═══ Records for processing
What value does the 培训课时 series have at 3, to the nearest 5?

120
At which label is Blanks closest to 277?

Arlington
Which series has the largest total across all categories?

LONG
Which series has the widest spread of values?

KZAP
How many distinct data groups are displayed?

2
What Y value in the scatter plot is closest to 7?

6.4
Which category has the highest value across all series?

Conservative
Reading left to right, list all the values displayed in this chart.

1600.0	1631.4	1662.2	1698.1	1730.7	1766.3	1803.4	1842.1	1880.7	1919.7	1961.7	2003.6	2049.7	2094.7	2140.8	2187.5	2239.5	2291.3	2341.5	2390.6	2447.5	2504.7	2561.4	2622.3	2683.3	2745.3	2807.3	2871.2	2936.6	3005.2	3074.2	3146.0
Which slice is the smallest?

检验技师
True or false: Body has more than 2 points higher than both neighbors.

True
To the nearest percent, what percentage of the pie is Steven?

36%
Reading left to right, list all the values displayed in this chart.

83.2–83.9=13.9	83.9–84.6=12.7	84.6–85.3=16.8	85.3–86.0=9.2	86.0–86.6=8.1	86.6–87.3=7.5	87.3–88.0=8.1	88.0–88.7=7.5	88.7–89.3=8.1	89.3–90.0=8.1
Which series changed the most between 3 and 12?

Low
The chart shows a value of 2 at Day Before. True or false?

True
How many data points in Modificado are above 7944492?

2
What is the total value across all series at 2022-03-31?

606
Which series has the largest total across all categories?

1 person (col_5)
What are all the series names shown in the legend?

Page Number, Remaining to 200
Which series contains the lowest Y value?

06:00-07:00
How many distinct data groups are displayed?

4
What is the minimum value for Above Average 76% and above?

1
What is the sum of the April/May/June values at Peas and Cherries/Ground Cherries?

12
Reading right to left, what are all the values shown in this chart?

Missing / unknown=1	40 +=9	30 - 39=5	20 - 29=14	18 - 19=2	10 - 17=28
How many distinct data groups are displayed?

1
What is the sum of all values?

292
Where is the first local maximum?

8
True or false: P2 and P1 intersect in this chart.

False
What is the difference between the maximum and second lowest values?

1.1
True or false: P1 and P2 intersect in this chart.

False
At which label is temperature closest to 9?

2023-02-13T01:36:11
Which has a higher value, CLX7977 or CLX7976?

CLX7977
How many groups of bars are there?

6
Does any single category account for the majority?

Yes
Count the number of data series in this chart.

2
══════
Action item ▸ Please rewrite the records from the start through the line containing "What is the difference", swapping "distinct data groups" for "separate data groups" and keeping everything else unchanged.

Result ▸
What value does the 培训课时 series have at 3, to the nearest 5?

120
At which label is Blanks closest to 277?

Arlington
Which series has the largest total across all categories?

LONG
Which series has the widest spread of values?

KZAP
How many separate data groups are displayed?

2
What Y value in the scatter plot is closest to 7?

6.4
Which category has the highest value across all series?

Conservative
Reading left to right, list all the values displayed in this chart.

1600.0	1631.4	1662.2	1698.1	1730.7	1766.3	1803.4	1842.1	1880.7	1919.7	1961.7	2003.6	2049.7	2094.7	2140.8	2187.5	2239.5	2291.3	2341.5	2390.6	2447.5	2504.7	2561.4	2622.3	2683.3	2745.3	2807.3	2871.2	2936.6	3005.2	3074.2	3146.0
Which slice is the smallest?

检验技师
True or false: Body has more than 2 points higher than both neighbors.

True
To the nearest percent, what percentage of the pie is Steven?

36%
Reading left to right, list all the values displayed in this chart.

83.2–83.9=13.9	83.9–84.6=12.7	84.6–85.3=16.8	85.3–86.0=9.2	86.0–86.6=8.1	86.6–87.3=7.5	87.3–88.0=8.1	88.0–88.7=7.5	88.7–89.3=8.1	89.3–90.0=8.1
Which series changed the most between 3 and 12?

Low
The chart shows a value of 2 at Day Before. True or false?

True
How many data points in Modificado are above 7944492?

2
What is the total value across all series at 2022-03-31?

606
Which series has the largest total across all categories?

1 person (col_5)
What are all the series names shown in the legend?

Page Number, Remaining to 200
Which series contains the lowest Y value?

06:00-07:00
How many separate data groups are displayed?

4
What is the minimum value for Above Average 76% and above?

1
What is the sum of the April/May/June values at Peas and Cherries/Ground Cherries?

12
Reading right to left, what are all the values shown in this chart?

Missing / unknown=1	40 +=9	30 - 39=5	20 - 29=14	18 - 19=2	10 - 17=28
How many separate data groups are displayed?

1
What is the sum of all values?

292
Where is the first local maximum?

8
True or false: P2 and P1 intersect in this chart.

False
What is the difference between the maximum and second lowest values?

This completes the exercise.